The socialization of children of concentration camp survivors / by Anna Kolodner
Bibliography: leaves 313-327
This study presents a social approach to understanding the apparent similarities among children of concentration camp survivors as adults. It looks at socialization as the vehicle by which these commonalities are transmitted, rather than at individual psychological phenomena. This research is qualitative, using life history accounts obtained through intensive interviews, to understand the process of socialization and its effects among a non-clinical sample of children of survivors. It integrates theories from a variety of sources including the literature on socialization, American Jewry, disasters, and survivors of concentration camps and their families. This study relies heavily on the perspective of verstehen and utilizes illustrative quotations wherever possible to enhance the meaning of analytical categories, and lend credence to the subjective evaluations of respondents. The results show that when parents experience great trauma, its impact is transmitted to their children through the socialization process.
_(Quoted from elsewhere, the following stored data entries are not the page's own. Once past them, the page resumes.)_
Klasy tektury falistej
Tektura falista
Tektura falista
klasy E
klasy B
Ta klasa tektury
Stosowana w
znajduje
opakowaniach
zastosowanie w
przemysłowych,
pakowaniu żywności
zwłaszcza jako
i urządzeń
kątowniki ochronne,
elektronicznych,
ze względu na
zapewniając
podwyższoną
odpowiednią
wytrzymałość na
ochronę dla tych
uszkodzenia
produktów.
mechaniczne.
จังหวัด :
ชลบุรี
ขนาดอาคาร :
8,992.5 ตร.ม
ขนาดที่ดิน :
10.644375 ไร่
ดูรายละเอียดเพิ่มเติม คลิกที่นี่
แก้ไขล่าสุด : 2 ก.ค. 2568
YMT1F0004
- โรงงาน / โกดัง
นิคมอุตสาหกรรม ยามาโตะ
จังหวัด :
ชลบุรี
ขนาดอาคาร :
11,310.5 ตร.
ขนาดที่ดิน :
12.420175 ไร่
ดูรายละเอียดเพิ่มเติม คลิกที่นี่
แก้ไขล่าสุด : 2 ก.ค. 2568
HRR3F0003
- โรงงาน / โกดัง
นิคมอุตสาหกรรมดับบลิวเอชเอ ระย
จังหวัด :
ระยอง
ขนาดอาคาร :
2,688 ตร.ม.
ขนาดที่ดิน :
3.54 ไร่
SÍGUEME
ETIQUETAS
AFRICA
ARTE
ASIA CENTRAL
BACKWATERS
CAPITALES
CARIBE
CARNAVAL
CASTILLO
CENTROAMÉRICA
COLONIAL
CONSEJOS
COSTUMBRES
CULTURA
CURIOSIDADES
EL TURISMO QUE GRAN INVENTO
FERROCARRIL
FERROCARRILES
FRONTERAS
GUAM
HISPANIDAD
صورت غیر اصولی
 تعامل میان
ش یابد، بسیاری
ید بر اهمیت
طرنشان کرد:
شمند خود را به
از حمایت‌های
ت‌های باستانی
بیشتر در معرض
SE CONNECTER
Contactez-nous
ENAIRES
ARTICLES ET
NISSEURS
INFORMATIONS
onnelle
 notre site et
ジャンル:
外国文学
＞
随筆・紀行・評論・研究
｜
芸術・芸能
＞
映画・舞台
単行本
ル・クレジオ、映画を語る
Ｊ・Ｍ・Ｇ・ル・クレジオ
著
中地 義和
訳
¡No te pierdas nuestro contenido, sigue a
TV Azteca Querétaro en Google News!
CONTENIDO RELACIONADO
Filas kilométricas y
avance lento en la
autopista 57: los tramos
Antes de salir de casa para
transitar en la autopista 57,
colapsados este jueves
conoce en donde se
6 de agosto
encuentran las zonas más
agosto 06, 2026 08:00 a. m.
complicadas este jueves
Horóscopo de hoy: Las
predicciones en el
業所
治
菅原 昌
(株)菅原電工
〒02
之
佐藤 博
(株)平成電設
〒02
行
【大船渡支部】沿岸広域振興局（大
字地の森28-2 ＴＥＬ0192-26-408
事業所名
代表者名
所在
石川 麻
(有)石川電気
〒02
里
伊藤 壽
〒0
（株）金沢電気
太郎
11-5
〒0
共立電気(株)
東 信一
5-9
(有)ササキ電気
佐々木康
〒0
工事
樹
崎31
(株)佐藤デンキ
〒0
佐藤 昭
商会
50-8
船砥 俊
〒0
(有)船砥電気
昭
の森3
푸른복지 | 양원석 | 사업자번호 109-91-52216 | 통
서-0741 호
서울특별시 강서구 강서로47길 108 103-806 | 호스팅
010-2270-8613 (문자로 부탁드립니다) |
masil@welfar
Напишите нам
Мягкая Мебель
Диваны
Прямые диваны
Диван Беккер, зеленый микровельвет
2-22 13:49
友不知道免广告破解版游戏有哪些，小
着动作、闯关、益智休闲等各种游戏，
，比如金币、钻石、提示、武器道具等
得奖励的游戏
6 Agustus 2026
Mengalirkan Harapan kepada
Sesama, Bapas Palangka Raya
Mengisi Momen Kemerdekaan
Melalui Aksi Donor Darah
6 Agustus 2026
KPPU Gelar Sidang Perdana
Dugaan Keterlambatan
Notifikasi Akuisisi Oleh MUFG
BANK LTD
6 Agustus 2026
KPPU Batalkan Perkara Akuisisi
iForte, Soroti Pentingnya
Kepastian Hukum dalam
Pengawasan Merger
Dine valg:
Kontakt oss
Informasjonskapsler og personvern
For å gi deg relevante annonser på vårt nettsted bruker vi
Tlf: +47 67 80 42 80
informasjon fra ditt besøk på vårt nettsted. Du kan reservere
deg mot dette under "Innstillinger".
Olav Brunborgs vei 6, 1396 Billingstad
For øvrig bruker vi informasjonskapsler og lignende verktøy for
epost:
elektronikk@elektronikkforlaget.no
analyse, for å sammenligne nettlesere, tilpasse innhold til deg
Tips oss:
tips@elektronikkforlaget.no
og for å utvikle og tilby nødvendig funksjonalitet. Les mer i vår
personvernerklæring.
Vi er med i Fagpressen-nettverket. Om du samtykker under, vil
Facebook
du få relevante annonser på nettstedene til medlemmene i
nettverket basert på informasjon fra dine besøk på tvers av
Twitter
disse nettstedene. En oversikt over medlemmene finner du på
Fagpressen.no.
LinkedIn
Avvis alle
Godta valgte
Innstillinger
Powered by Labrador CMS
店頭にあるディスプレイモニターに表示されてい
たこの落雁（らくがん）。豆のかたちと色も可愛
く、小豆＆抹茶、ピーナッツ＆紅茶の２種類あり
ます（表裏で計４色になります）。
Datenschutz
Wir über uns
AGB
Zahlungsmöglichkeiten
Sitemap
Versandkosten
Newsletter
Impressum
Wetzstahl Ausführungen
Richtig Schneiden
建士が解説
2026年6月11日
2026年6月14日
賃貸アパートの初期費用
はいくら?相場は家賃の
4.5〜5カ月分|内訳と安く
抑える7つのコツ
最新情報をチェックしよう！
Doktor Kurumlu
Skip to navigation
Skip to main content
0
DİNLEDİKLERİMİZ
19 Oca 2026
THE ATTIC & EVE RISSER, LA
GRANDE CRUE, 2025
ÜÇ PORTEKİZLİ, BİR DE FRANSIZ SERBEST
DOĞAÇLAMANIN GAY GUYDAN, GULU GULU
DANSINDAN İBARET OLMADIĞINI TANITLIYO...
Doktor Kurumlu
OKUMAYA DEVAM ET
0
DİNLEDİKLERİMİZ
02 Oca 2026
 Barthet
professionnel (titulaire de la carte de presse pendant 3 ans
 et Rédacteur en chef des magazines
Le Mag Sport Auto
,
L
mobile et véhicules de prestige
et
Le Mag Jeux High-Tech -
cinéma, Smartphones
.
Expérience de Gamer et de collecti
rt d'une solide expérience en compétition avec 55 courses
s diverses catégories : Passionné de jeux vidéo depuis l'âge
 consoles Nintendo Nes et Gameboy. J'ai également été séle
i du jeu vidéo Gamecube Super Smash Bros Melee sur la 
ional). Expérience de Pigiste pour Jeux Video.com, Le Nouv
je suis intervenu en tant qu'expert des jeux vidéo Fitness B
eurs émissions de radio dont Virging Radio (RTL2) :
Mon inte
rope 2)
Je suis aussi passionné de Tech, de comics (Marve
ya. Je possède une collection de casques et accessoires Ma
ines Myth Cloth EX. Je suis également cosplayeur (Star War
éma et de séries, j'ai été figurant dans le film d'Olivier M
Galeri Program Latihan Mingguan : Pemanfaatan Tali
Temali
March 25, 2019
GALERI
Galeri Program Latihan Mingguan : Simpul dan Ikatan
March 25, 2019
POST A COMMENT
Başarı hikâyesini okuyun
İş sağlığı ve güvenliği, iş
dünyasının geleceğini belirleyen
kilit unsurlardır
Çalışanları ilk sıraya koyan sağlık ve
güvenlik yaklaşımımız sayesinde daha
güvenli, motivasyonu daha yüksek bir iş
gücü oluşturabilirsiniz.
This impact is measured through behavior, values, attitudes, beliefs, and feelings. In the case of the Holocaust, the major impact on children of survivors as adults is a contradiction between their public and private lives. This effect of the socialization process is primarily due to the intense control parents have over their children's early socialization experiences and its prolonged influence into the child's adulthood. In fact, it is so powerful that it transcends those social dimensions which traditionally explain behavioral differences among people. Finally, this study examines the argument in the psychological literature for psychopathology among children of survivors from the perspective of how these children were socialized. We conclude that the similarities among children of survivors as adults represent a common adaptive "cultural" response, rather than individual pathology. Finally, this study draws further on sociological perspectives and theories to suggest additional and alternative approaches to studying children of concentration camp survivors as a group.